I almost hit a dolphin

I almost hit a dolphin today. I was surfing, and an outside set of big waves was rolling in. I was too far inside, too close to the shore. The two guys to my left, safely to the left and behind the waves, were gesturing vaguely at the dark water in front of me. I looked, and saw the silhouette of a dolphin against the gold sky, cruising over the crest of a wave in their direction. I’ve seen them do this before, swimming down or across the faces of the biggest sets waves. Usually if there’s one, there’s a bunch of them, and today was no exception. Another one (not the one I almost hit) surfaced just behind the first, and a little closer to me. It was about fifteen yards ahead of me. I’ve been this close to a dolphin in the ocean before; that time it had even jumped, lifting out of the water in a magically effortless arc.

Closer, further to the right, and directly in front of me, I spotted dolphin number three. It was surging down the face of the wave, pointed directly at me (this is not the one I almost hit, either). Being at the business end of an iron-gray, torpedo-shaped mammal with a sharp dorsal fin was entirely different that watching the same mammal jump out of the water. I felt very little magic in that moment, and very much of something that didn’t quite have time to be fear. But it was still ten yards away, and I had to keep paddling so I didn’t get whumped by the wave. So I kept paddling and played chicken with the dolphin. In another stroke, the dolphin was gone. The wave was almost above me now, and I started to dive under it.

I’d gotten the front of my board pointed in the correct direction – down, and directly into the wave – when another dolphin appeared in front of me. Its nose broke water immediately to my right. My right hand was on the nose of my board; if I had reached it a foot, maybe a foot and a half out and to the right, it would have been on the nose of the dolphin.

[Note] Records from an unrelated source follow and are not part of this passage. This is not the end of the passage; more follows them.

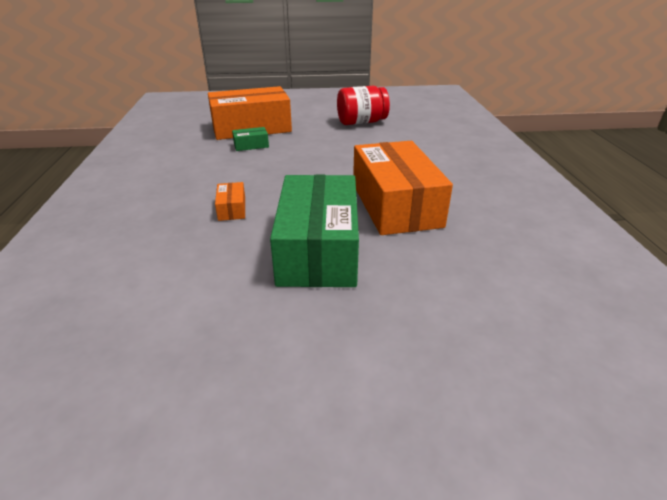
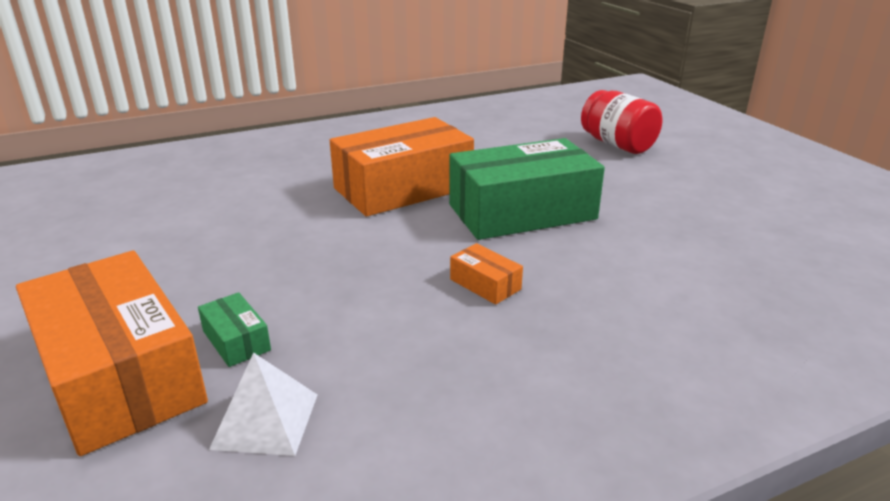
camera: 110 degrees left, 5 degrees down
(193, 148) = (266, 421): none -> white pyramid
(232, 209) = (485, 284): orange box -> orange box turned 75 degrees clockwise
(361, 122) = (97, 248): red jar -> red jar (617, 145)

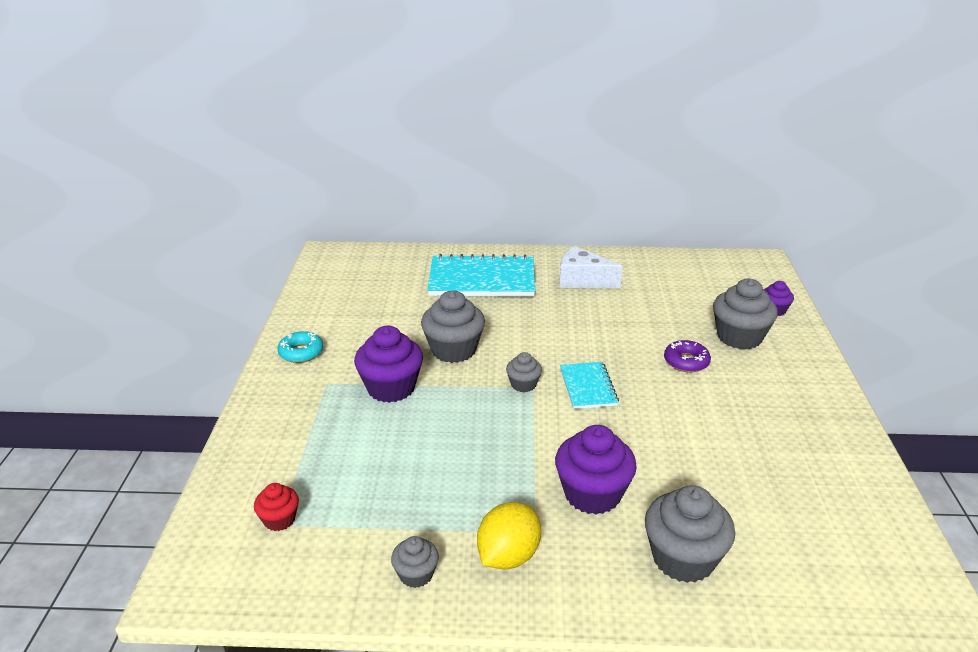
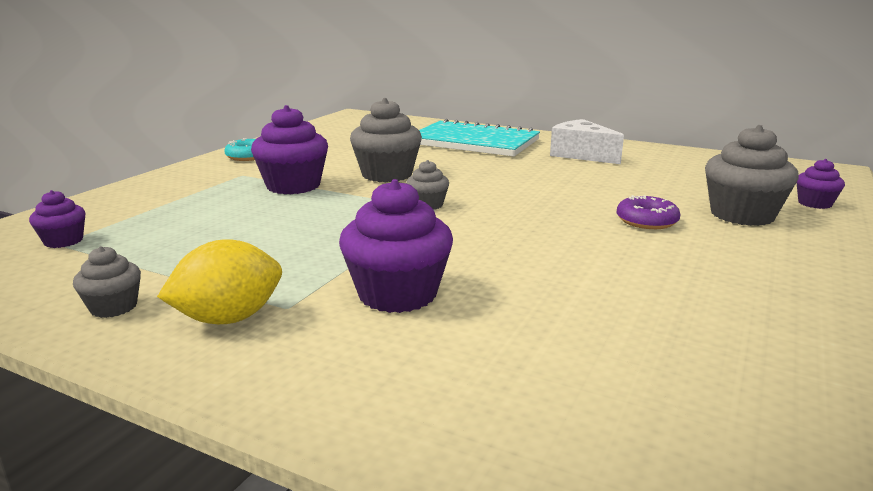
camera: 25 degrees right, 10 degrees down
(279, 519) = (63, 241): red cupcake -> purple cupcake
(588, 387) = (498, 218): turquoise notebook -> none
(683, 558) = (445, 379): grey cupcake -> none

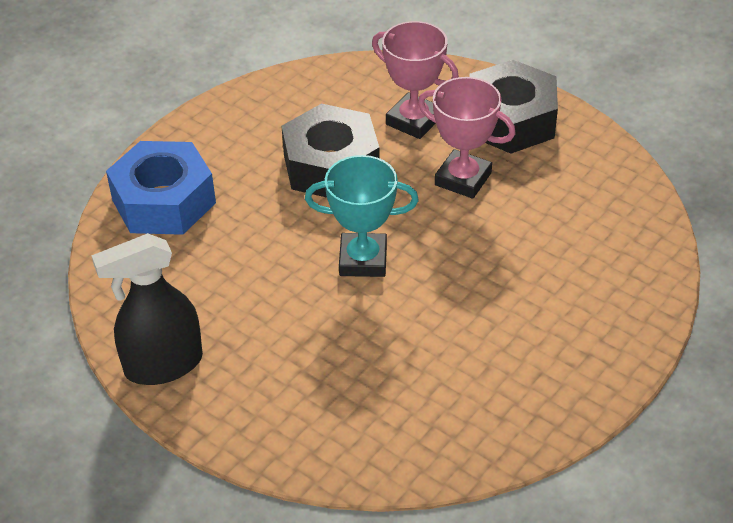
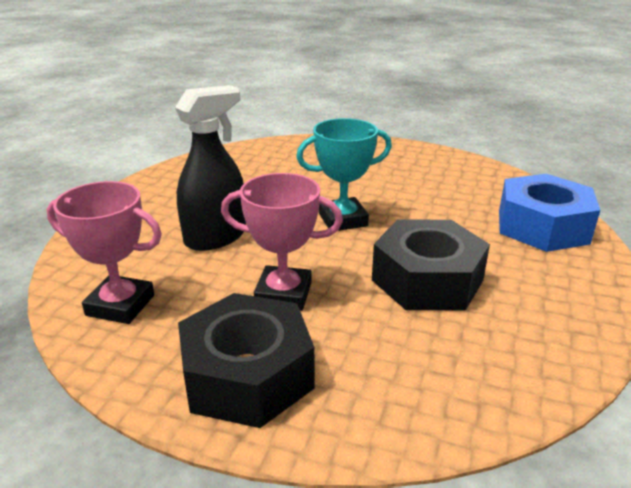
camera: 160 degrees right, 15 degrees down
(163, 365) = (431, 156): black spray bottle -> black spray bottle (216, 237)
(414, 121) = (372, 346): pink trophy -> pink trophy (120, 305)

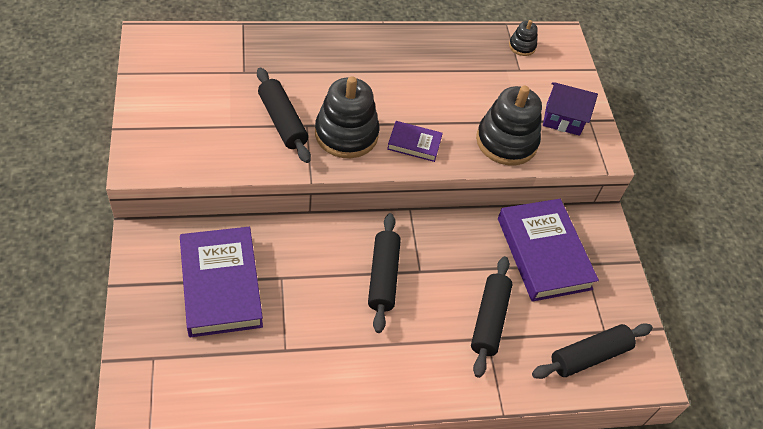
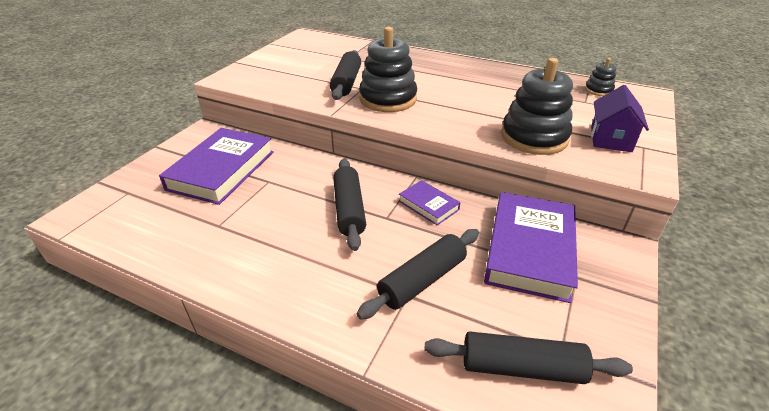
camera: 40 degrees right, 15 degrees down
(383, 277) = (349, 209): black rolling pin -> black rolling pin turned 45 degrees counterclockwise
(414, 144) = (440, 117): purple book -> purple book (428, 205)
(563, 119) = (610, 139): purple house -> purple house turned 60 degrees clockwise

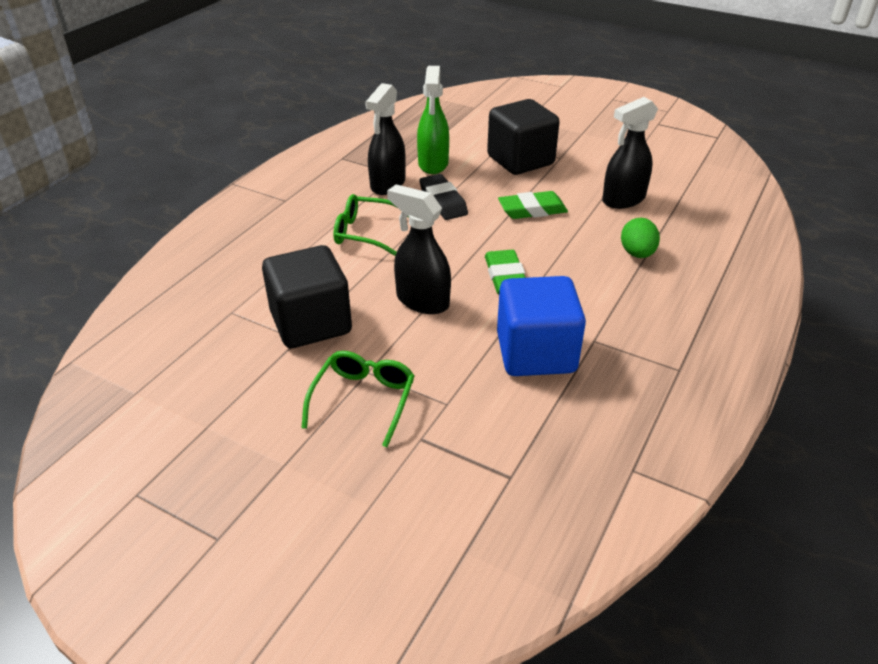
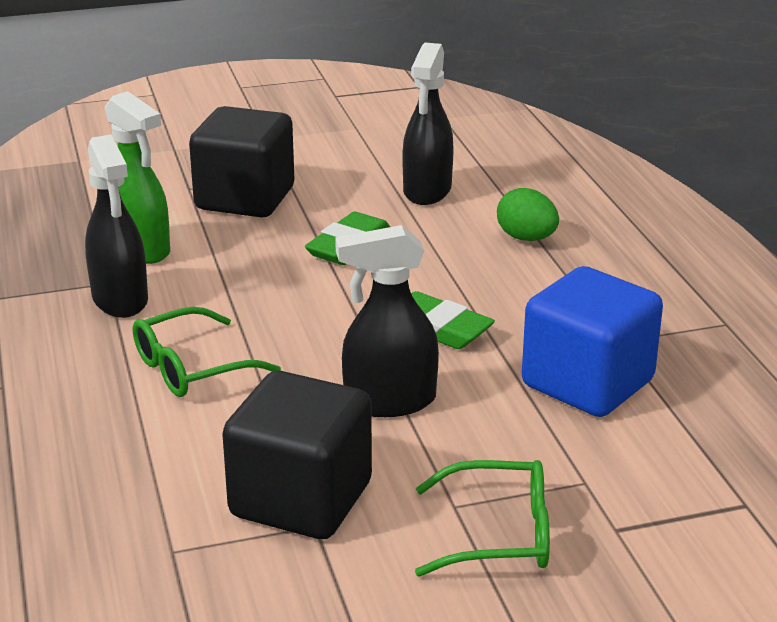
camera: 45 degrees left, 10 degrees down
(363, 400) = (499, 534): green glasses -> green glasses turned 120 degrees clockwise
(443, 201) = (228, 285): black eraser -> none

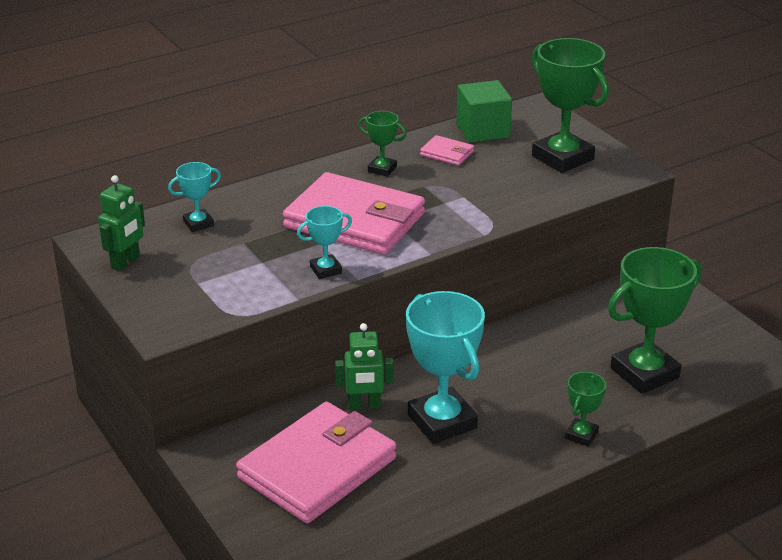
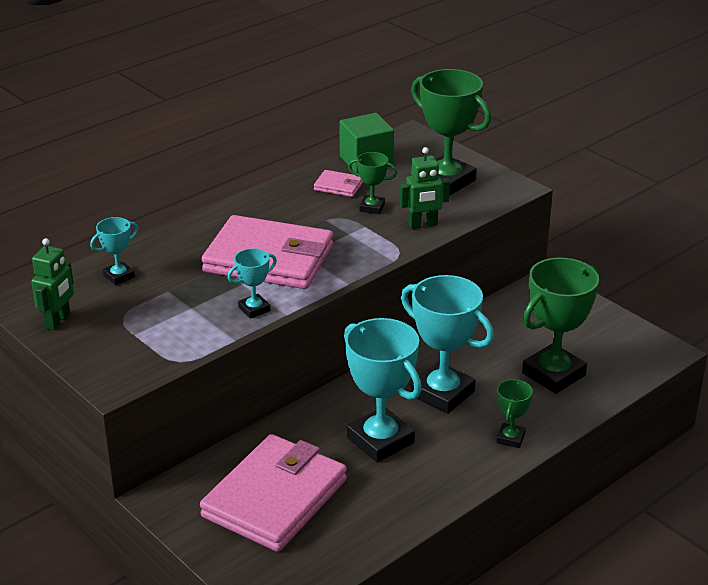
camera: 10 degrees left, 0 degrees up
(364, 405) = (304, 434): green robot -> green robot (423, 225)
(382, 169) = (281, 207): green trophy -> green trophy (372, 207)
(520, 380) = (442, 393): none -> turquoise trophy

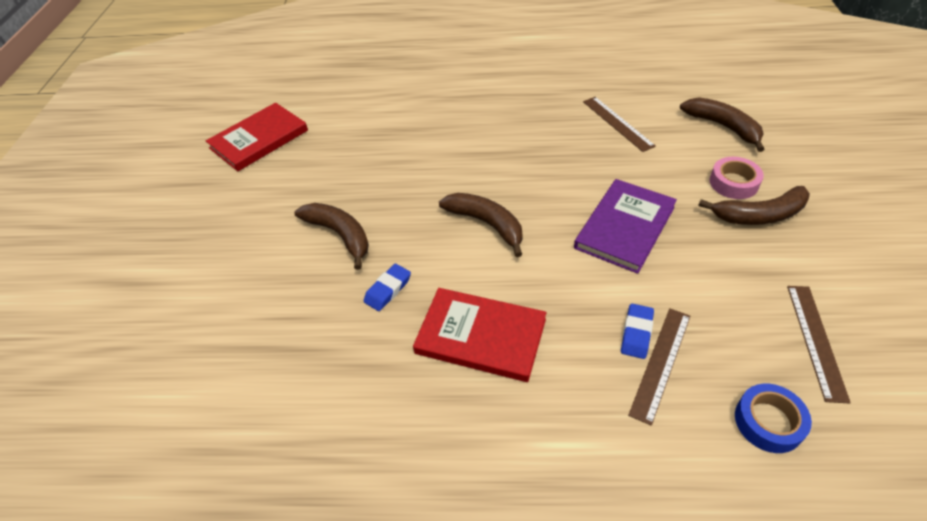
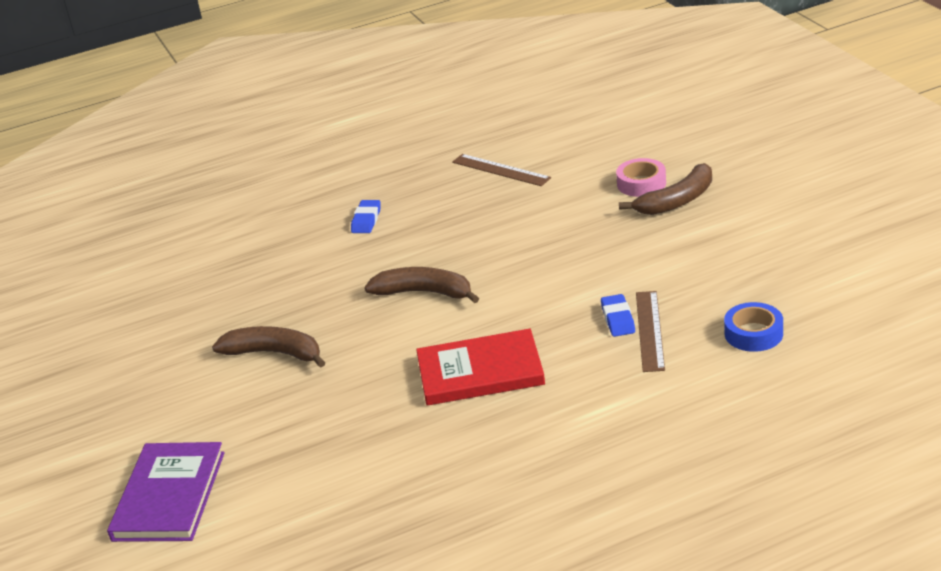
camera: 25 degrees left, 15 degrees down
(259, 139) = (98, 310): red book -> none
(388, 290) = (363, 374): blue eraser -> blue eraser (366, 220)
(624, 227) = (561, 250): purple book -> purple book (169, 496)
(723, 127) = (607, 141): brown banana -> none
(816, 340) = (765, 270): brown ruler -> none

It slid past me, right to left. I looked at its mouth, its eye, its blowhole, its dorsal fin. The uniform gray of its skin. The side closest to me was dark in the shadow of the wave. The line of its mouth was just that – a line. Its eye was sunk deeply into its head; it looked like a little black pin pushed into a pillow. The only part of its eye visible was a small, black, emotionless dot. Its blowhole was still. The whole thing, this dolphin, dipped the top of its body briefly into the air that we both breathe, and then was gone.

In the next moment, the wave was crashing around me because I hadn’t dove under it. I came up with more seaweed in my mouth, and had to paddle to get over the next wave. I had enough time to glance to my left. I thought I saw a gray shape for a moment, but the water was dark and I couldn’t be sure. I don’t even know if it had looked at me.